:: YOUR INSTRUCTIONS ::
Can you give the material from its start through the line containing "0.000743, 0.901685, -0.681733]]" as a JSON list of strings, one string per line, with blank lines left out?

:: TASK DATA ::
[Start of Attachment]
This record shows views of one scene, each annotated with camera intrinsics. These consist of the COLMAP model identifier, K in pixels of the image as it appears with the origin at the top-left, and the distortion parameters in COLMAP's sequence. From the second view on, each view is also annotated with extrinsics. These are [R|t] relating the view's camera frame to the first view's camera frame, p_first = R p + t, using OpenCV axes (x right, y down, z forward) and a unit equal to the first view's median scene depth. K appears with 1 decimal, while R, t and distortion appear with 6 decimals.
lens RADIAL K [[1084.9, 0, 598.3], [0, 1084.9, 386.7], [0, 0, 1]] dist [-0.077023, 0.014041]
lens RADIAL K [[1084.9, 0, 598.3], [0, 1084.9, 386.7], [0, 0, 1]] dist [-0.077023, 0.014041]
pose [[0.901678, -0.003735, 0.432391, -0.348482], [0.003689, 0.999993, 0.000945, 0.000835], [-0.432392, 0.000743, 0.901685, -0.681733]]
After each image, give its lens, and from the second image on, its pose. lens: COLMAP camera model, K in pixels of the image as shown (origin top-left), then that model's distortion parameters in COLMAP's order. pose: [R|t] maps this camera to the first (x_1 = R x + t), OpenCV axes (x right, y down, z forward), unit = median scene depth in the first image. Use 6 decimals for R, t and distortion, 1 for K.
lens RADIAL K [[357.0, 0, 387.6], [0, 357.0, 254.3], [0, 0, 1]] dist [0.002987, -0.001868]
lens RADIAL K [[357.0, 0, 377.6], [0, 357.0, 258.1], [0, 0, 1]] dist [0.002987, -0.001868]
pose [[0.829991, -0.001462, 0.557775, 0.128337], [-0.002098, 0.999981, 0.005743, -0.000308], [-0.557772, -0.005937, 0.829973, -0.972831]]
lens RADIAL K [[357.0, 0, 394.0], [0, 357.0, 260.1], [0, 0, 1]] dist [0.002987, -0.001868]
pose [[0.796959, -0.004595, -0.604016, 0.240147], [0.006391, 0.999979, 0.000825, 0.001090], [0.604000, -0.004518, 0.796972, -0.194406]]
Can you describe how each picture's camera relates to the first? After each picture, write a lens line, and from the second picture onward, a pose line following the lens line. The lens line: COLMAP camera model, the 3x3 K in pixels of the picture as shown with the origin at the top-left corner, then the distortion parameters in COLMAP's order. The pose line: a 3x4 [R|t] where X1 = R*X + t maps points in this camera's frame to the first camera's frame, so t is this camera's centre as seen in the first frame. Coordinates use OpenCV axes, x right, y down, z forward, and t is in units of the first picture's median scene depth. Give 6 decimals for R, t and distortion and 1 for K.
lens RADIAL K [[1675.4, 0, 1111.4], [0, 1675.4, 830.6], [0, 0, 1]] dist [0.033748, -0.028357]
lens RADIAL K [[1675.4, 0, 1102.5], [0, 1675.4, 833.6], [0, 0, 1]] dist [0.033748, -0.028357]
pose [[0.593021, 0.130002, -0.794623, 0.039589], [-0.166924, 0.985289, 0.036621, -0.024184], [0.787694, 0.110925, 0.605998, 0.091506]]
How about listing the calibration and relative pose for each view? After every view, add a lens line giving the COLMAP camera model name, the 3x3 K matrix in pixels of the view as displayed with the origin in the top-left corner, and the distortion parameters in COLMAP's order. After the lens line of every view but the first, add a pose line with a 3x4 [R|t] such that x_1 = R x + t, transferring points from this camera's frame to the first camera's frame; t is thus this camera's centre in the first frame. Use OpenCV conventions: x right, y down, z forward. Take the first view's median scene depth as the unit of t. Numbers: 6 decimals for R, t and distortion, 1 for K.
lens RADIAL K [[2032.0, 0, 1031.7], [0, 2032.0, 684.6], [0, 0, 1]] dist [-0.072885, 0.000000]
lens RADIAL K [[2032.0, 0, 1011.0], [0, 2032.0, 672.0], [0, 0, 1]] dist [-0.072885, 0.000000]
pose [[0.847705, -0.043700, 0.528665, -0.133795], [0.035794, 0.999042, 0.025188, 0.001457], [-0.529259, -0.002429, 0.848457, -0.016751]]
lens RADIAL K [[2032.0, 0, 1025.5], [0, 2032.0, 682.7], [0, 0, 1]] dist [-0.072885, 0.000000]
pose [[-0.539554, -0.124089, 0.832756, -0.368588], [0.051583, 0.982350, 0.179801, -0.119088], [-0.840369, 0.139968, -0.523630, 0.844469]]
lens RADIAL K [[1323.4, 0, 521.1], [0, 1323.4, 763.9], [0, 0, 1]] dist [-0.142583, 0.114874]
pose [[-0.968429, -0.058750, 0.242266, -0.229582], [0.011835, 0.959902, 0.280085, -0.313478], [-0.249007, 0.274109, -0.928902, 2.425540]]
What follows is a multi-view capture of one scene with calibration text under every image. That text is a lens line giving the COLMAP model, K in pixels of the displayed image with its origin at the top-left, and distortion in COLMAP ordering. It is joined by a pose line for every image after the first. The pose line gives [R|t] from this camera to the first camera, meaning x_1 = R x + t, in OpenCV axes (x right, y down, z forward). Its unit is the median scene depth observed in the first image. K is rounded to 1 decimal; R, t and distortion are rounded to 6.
[End of Attachment]
:: RESPONSE FOR THIS EXERCISE ::
[
  "This record shows views of one scene, each annotated with camera intrinsics. These consist of the COLMAP model identifier, K in pixels of the image as it appears with the origin at the top-left, and the distortion parameters in COLMAP's sequence. From the second view on, each view is also annotated with extrinsics. These are [R|t] relating the view's camera frame to the first view's camera frame, p_first = R p + t, using OpenCV axes (x right, y down, z forward) and a unit equal to the first view's median scene depth. K appears with 1 decimal, while R, t and distortion appear with 6 decimals.",
  "lens RADIAL K [[1084.9, 0, 598.3], [0, 1084.9, 386.7], [0, 0, 1]] dist [-0.077023, 0.014041]",
  "lens RADIAL K [[1084.9, 0, 598.3], [0, 1084.9, 386.7], [0, 0, 1]] dist [-0.077023, 0.014041]",
  "pose [[0.901678, -0.003735, 0.432391, -0.348482], [0.003689, 0.999993, 0.000945, 0.000835], [-0.432392, 0.000743, 0.901685, -0.681733]]"
]